Short-answer chart tasks
---------------
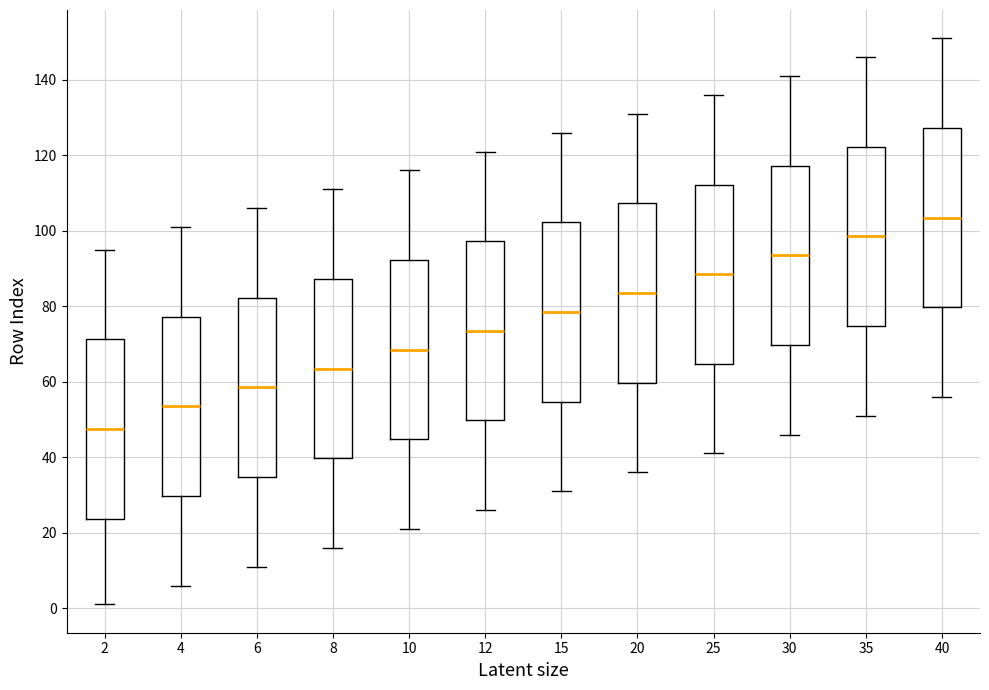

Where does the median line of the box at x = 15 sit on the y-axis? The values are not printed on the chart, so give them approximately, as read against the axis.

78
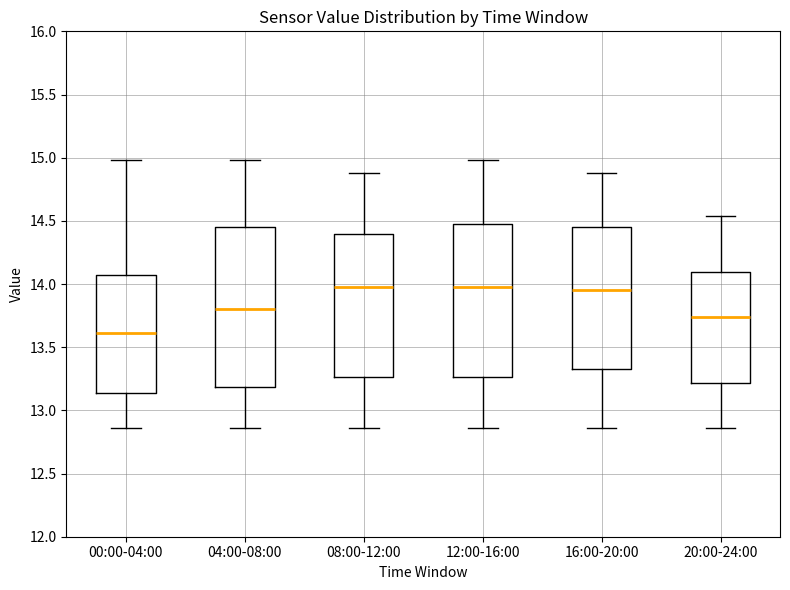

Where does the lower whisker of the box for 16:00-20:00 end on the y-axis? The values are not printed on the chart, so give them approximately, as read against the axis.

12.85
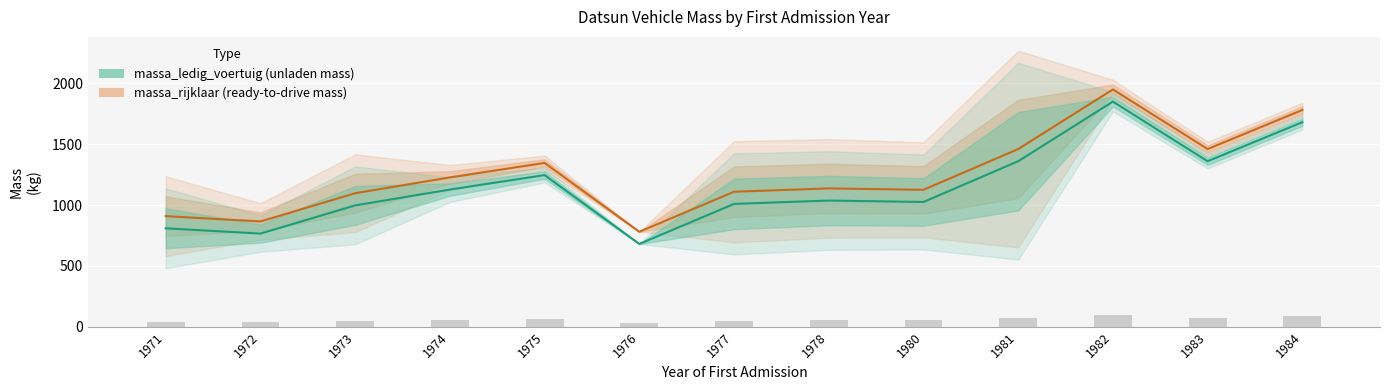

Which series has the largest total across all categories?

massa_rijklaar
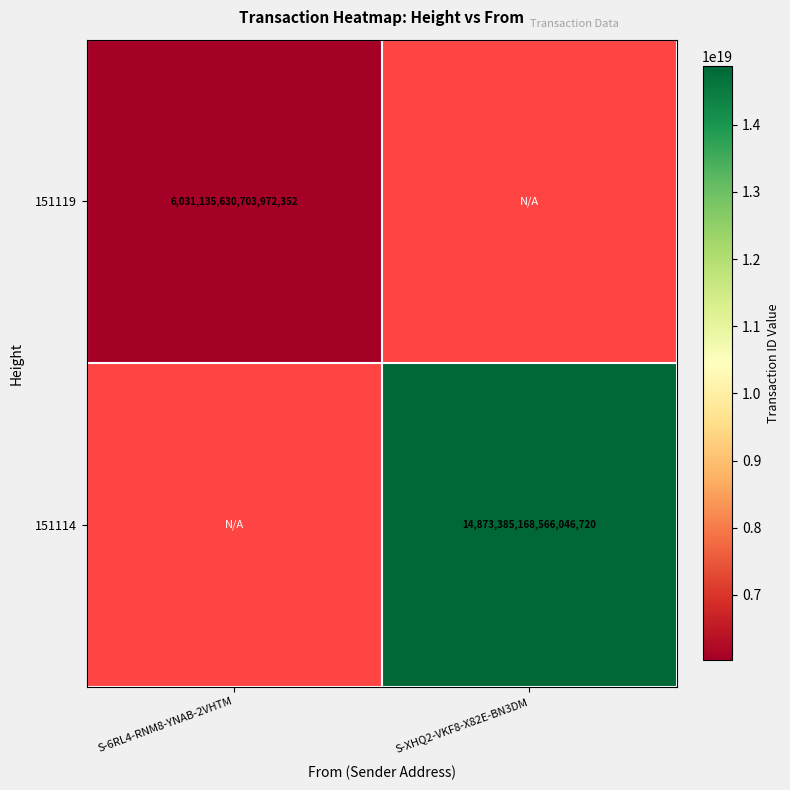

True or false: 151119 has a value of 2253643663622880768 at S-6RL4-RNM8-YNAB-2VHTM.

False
---------------
YOUR ASSIGNMENT: Rewrite all of the data above with "on the y-axis" replaced by "on the vertical axis" wherever it occurs, changing nothing else, and leave the pictures out.

SOLVED EXERCISE:
Where does the median line of the box at x = 15 sit on the vertical axis? The values are not printed on the chart, so give them approximately, as read against the axis.

78

Where does the lower whisker of the box for 16:00-20:00 end on the vertical axis? The values are not printed on the chart, so give them approximately, as read against the axis.

12.85

Which series has the largest total across all categories?

massa_rijklaar

True or false: 151119 has a value of 2253643663622880768 at S-6RL4-RNM8-YNAB-2VHTM.

False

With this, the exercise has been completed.